Text passage

***

Modeling Structure and Country-specific Heterogeneity in Misclassification Matrices of Verbal Autopsy-based Cause of Death Classifiers
arxiv(2023)
Abstract
Verbal autopsy (VA) algorithms are routinely used to determine
individual-level causes of death (COD) in many low-and-middle-income countries,
which are then aggregated to derive population-level cause-specific mortality
fractions (CSMF), essential to informing public health policies. However, VA
algorithms frequently misclassify COD and introduce bias in CSMF estimates. A
recent method, VA-calibration, can correct for this bias using a VA
misclassification matrix estimated from paired data on COD from both VA and
minimally invasive tissue sampling (MITS) from the Child Health and Mortality
Prevention Surveillance (CHAMPS) Network. Due to the limited sample size,
CHAMPS data are pooled across all countries, implicitly assuming that the
misclassification rates are homogeneous.

***

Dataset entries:
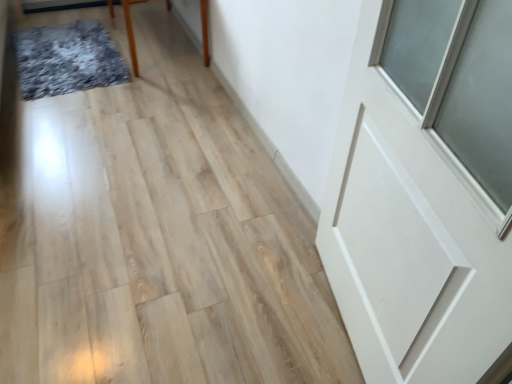
Identify the location of vacant space that is to the left of white matte door at upper right. (243, 304).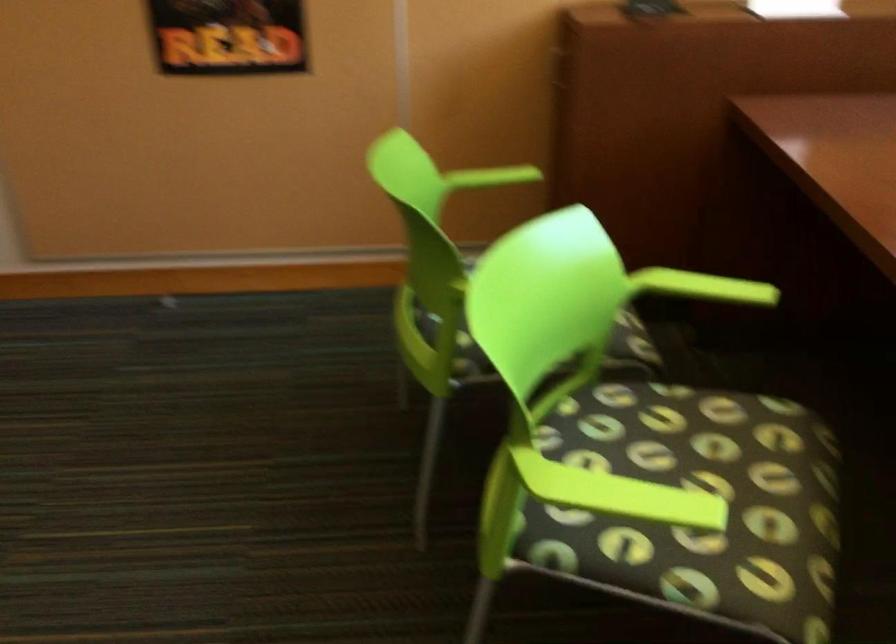
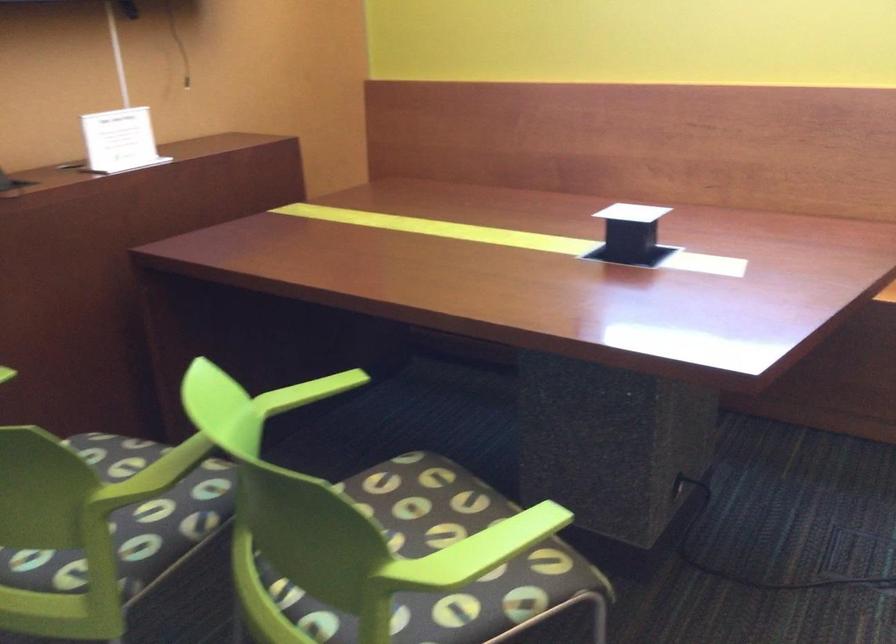
In the second image, find the point that corresponds to pixel 590 496 in the first image.

(476, 552)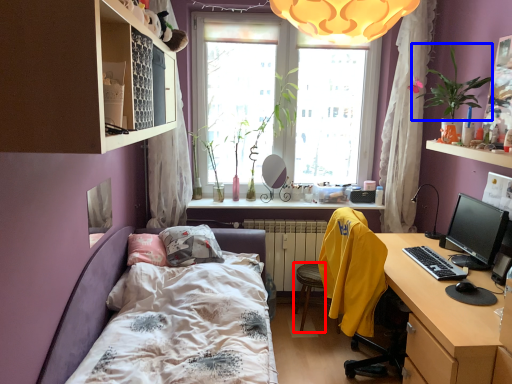
Question: Which object is closer to the camera taking this photo, computer (highlighted by a red box) or plant (highlighted by a blue box)?

Choices:
 (A) computer
 (B) plant

Answer: (B)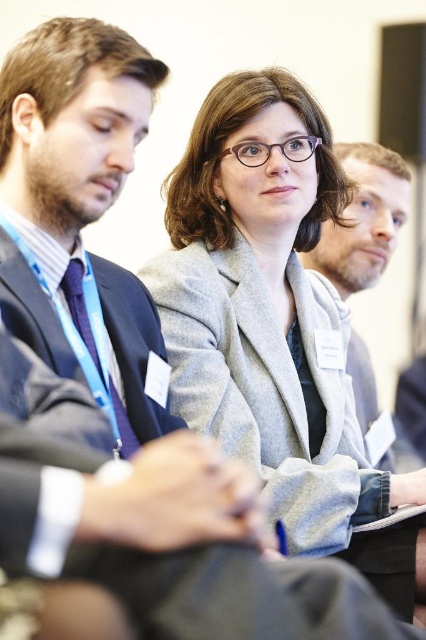
You are a photographer adjusting your camera to focus on the gray woolen blazer at center. The camera has a focus point at position point (276, 324). Is the focus point correctly positioned to capture the gray woolen blazer at center?

Yes, the focus point at point (276, 324) is correctly positioned because the Objects Description states that the point marks the gray woolen blazer at center.

You are organizing a closet and have two garments labeled as gray woolen blazer at center and gray woolen jacket at center. If you want to store them vertically in a closet with a width of 1.2 meters, which one would require more space horizontally?

The gray woolen blazer at center requires more horizontal space because its width is larger than the gray woolen jacket at center.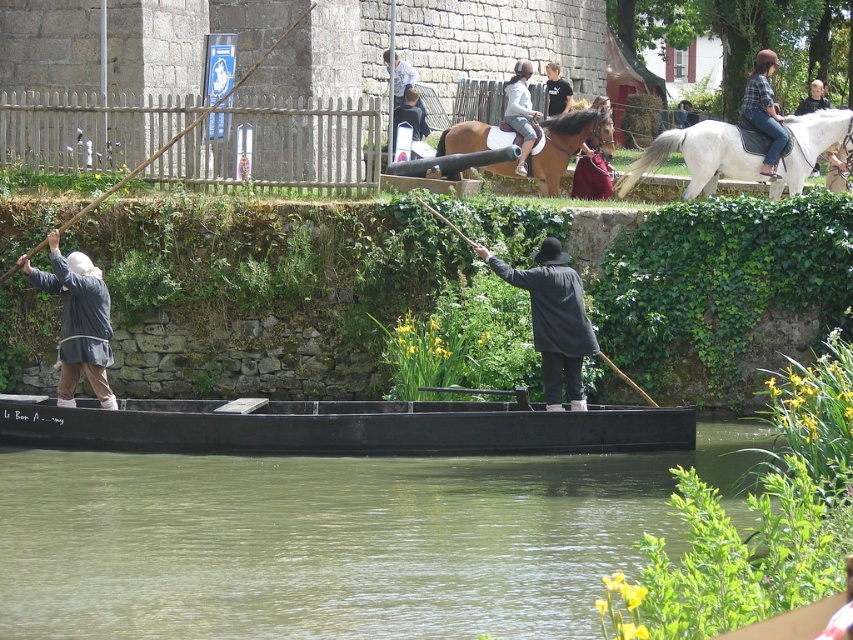
You are a spectator standing on the canal bank. You see the black matte coat at center and the wooden stick at left. Which object is taller?

The wooden stick at left is taller than the black matte coat at center.

You are an observer standing on the canal bank. You notice two people in the boat wearing the denim jacket at upper right and the black cotton shirt at upper center. Which clothing item is positioned lower on their bodies?

The denim jacket at upper right is positioned lower than the black cotton shirt at upper center because it is below it.

You are a tourist standing at the edge of the canal and want to take a photo of the black matte canoe at center. Based on its position, where should you aim your camera to capture it in the frame?

The black matte canoe at center is located at coordinates point (341, 428), so you should aim your camera slightly to the right and upper middle of the frame to capture it.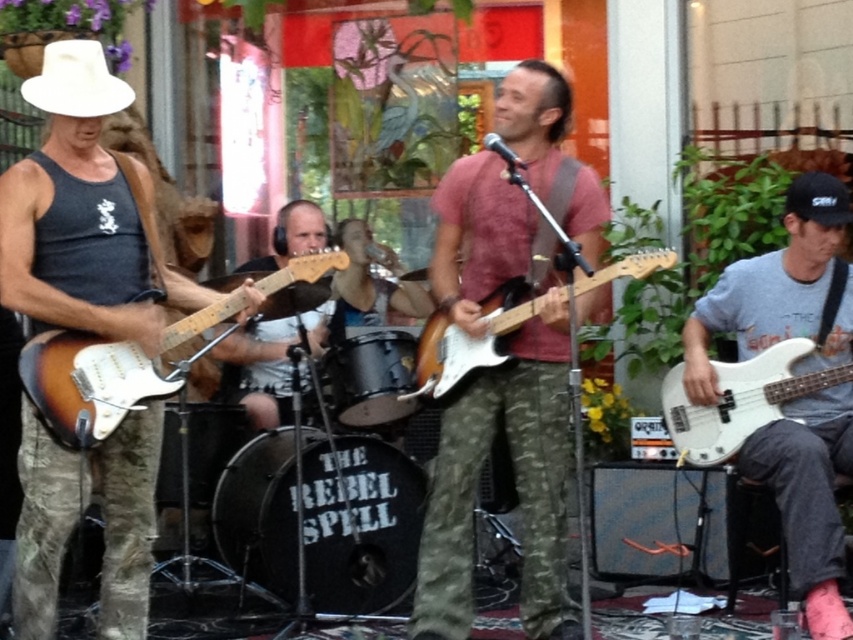
Question: Which object is farther from the camera taking this photo?

Choices:
 (A) gray cotton t-shirt at right
 (B) matte white guitar at center
 (C) matte white electric guitar at center

Answer: (B)

Question: Which of the following is the farthest from the observer?

Choices:
 (A) (368, 346)
 (B) (508, 355)

Answer: (A)

Question: Does white matte bass guitar at right appear on the right side of matte white electric guitar at center?

Choices:
 (A) yes
 (B) no

Answer: (A)

Question: Does gray cotton t-shirt at right appear over matte white guitar at center?

Choices:
 (A) no
 (B) yes

Answer: (A)

Question: Is black drumhead at center further to camera compared to sunburst wood electric guitar at left?

Choices:
 (A) no
 (B) yes

Answer: (B)

Question: Which of these objects is positioned farthest from the black drumhead at center?

Choices:
 (A) sunburst wood electric guitar at left
 (B) camouflage pants at center
 (C) matte white electric guitar at center

Answer: (A)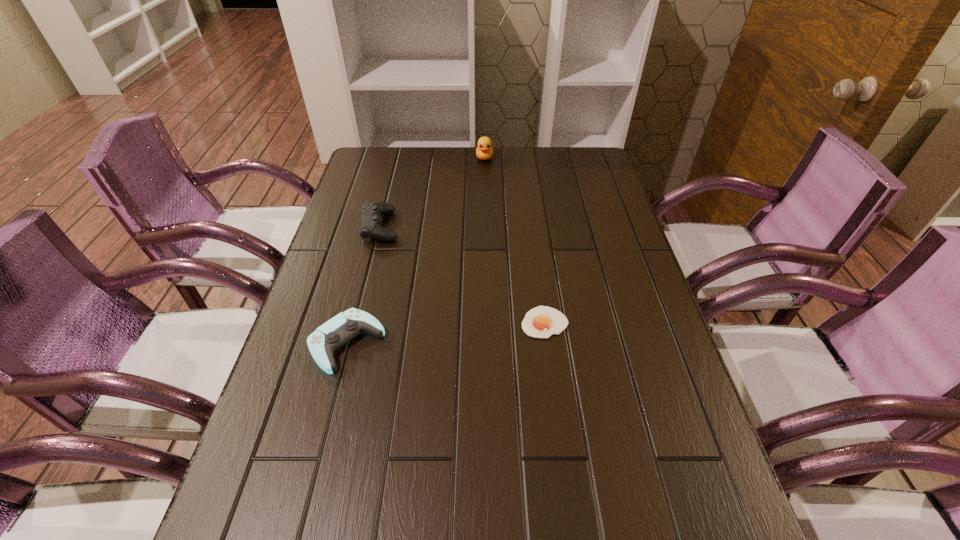
Locate an element on the screen. This screenshot has height=540, width=960. free location that satisfies the following two spatial constraints: 1. on the front side of the shortest object; 2. on the right side of the farther control is located at coordinates (355, 322).

Locate an element on the screen. The width and height of the screenshot is (960, 540). vacant space that satisfies the following two spatial constraints: 1. on the back side of the rightmost object; 2. on the right side of the shorter control is located at coordinates (352, 322).

Where is `vacant point that satisfies the following two spatial constraints: 1. on the face of the shortest object; 2. on the left side of the tallest object`? This screenshot has width=960, height=540. vacant point that satisfies the following two spatial constraints: 1. on the face of the shortest object; 2. on the left side of the tallest object is located at coordinates (487, 322).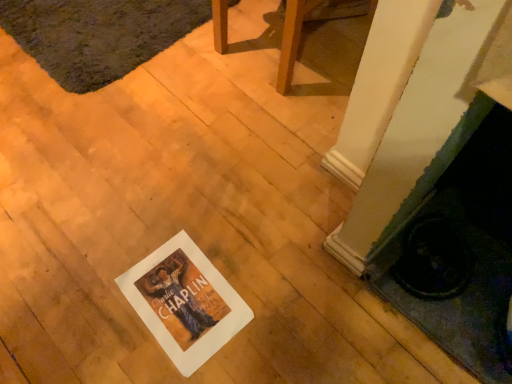
Question: In terms of width, does white paper at center look wider or thinner when compared to wooden chair at center?

Choices:
 (A) wide
 (B) thin

Answer: (B)

Question: Relative to wooden chair at center, is white paper at center in front or behind?

Choices:
 (A) front
 (B) behind

Answer: (A)

Question: Which is nearer to the wooden chair at center?

Choices:
 (A) white paper at center
 (B) dark gray shaggy rug at upper left

Answer: (B)

Question: Which object is the farthest from the white paper at center?

Choices:
 (A) dark gray shaggy rug at upper left
 (B) wooden chair at center

Answer: (A)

***

Activity list
a) Why does the verbal autopsy abstract say CHAMPS data are pooled across all countries?
b) Extend the verbal autopsy abstract, picking up after its final sentence.

Task-by-task outputs
a) Because of the limited sample size.

b)
In this research, we show that the VA misclassification matrices are
substantially heterogeneous across countries, thereby biasing the
VA-calibration. We develop a coherent framework for modeling country-specific
misclassification matrices in data-scarce settings. We first introduce a novel
base model based on two latent mechanisms: intrinsic accuracy and systematic
preference to parsimoniously characterize misclassifications. We prove that
they are identifiable from the data and manifest as a form of invariance in
certain misclassification odds, a pattern evident in the CHAMPS data. Then we
expand from this base model, adding higher complexity and country-specific
heterogeneity via interpretable effect sizes. Shrinkage priors balance the
bias-variance tradeoff by adaptively favoring simpler models. We publish
uncertainty-quantified estimates of VA misclassification rates for 6 countries.
This effort broadens VA-calibration's future applicability and strengthens
ongoing efforts of using VA for mortality surveillance.